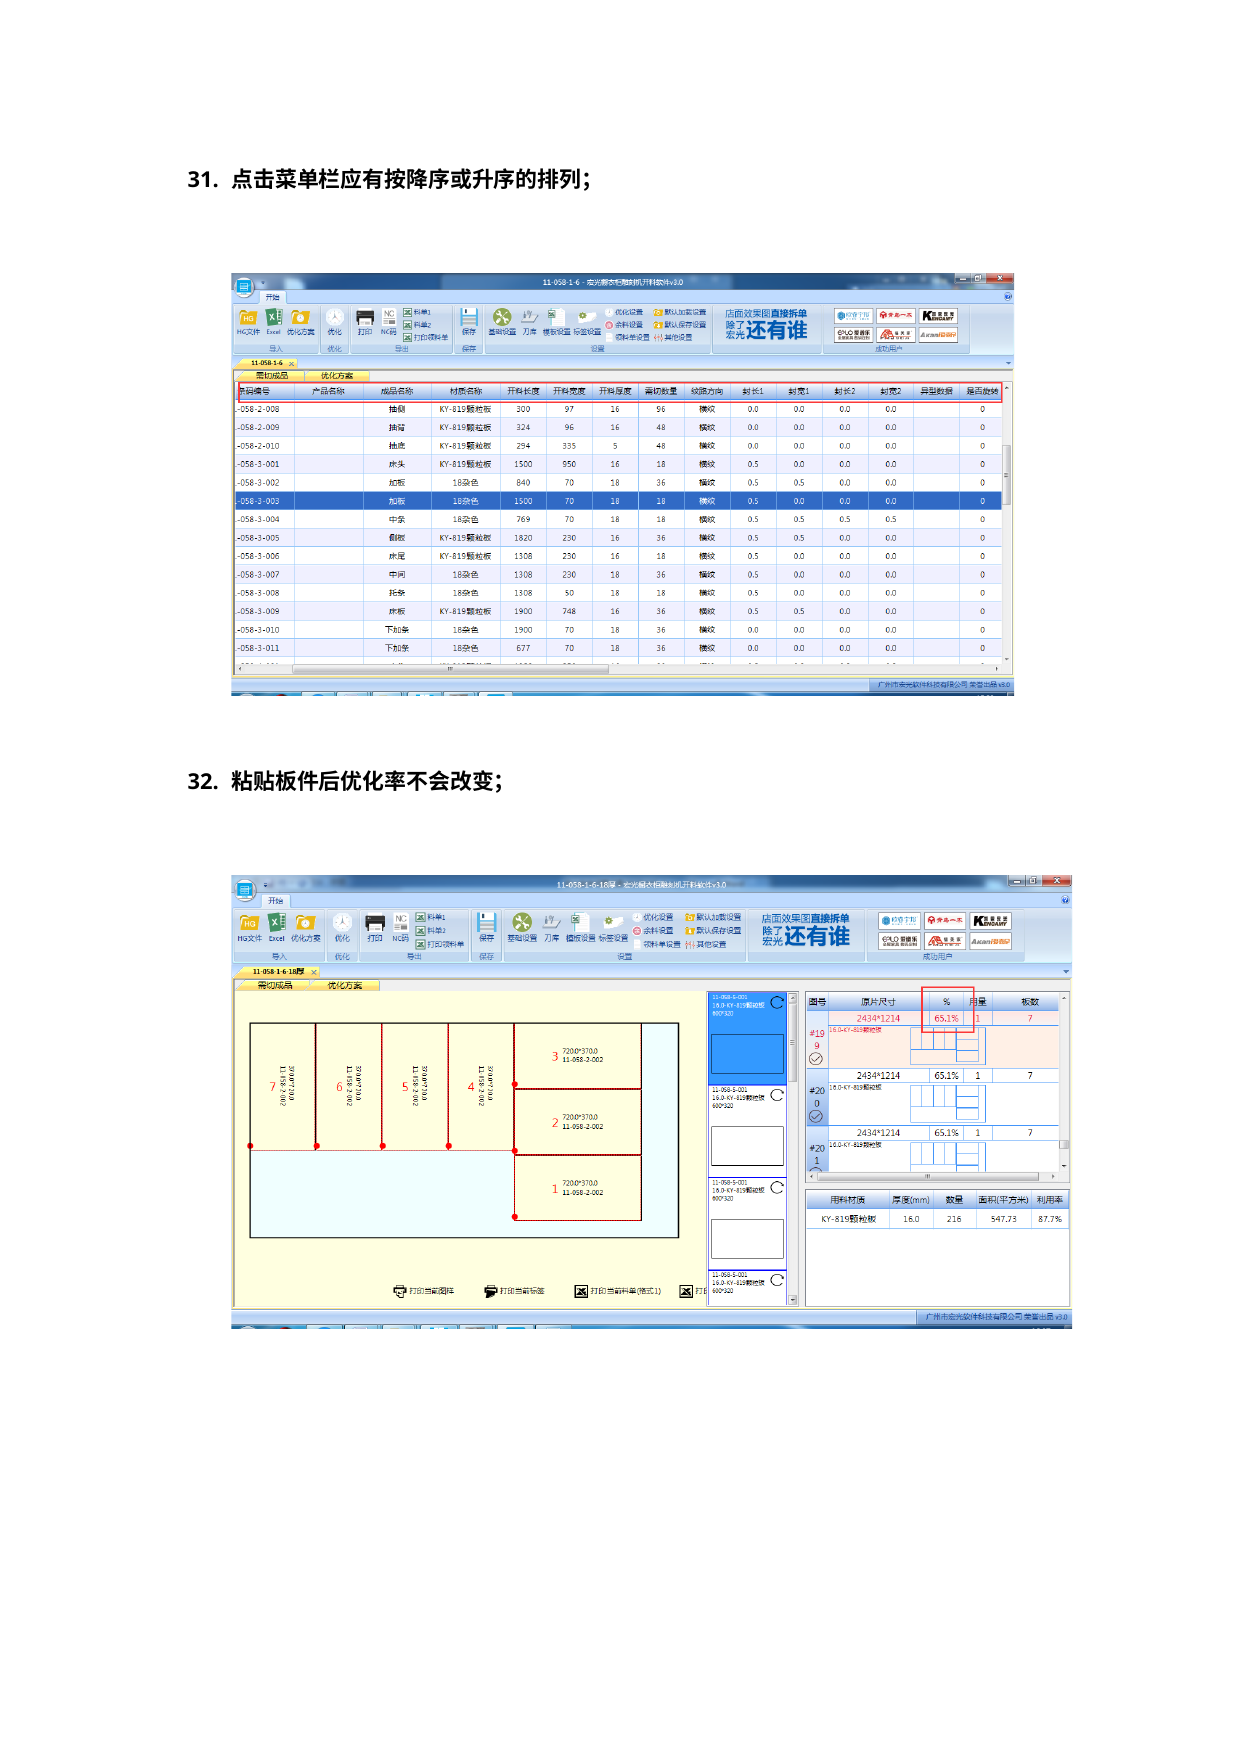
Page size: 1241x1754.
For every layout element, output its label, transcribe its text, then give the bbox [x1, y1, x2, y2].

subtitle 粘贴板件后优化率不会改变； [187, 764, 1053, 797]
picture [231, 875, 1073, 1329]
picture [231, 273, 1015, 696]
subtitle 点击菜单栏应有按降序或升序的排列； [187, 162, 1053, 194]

- **REQUIRED WORK**
When you retype the records, keep every word exactly as written and exclude the pictures.

- **EXERCISE RESPONSE**
Page size: 1241x1754.
For every layout element, output its label, transcribe its text, then give the bbox [x1, y1, x2, y2].

subtitle 粘贴板件后优化率不会改变； [187, 764, 1053, 797]
picture [231, 875, 1073, 1329]
picture [231, 273, 1015, 696]
subtitle 点击菜单栏应有按降序或升序的排列； [187, 162, 1053, 194]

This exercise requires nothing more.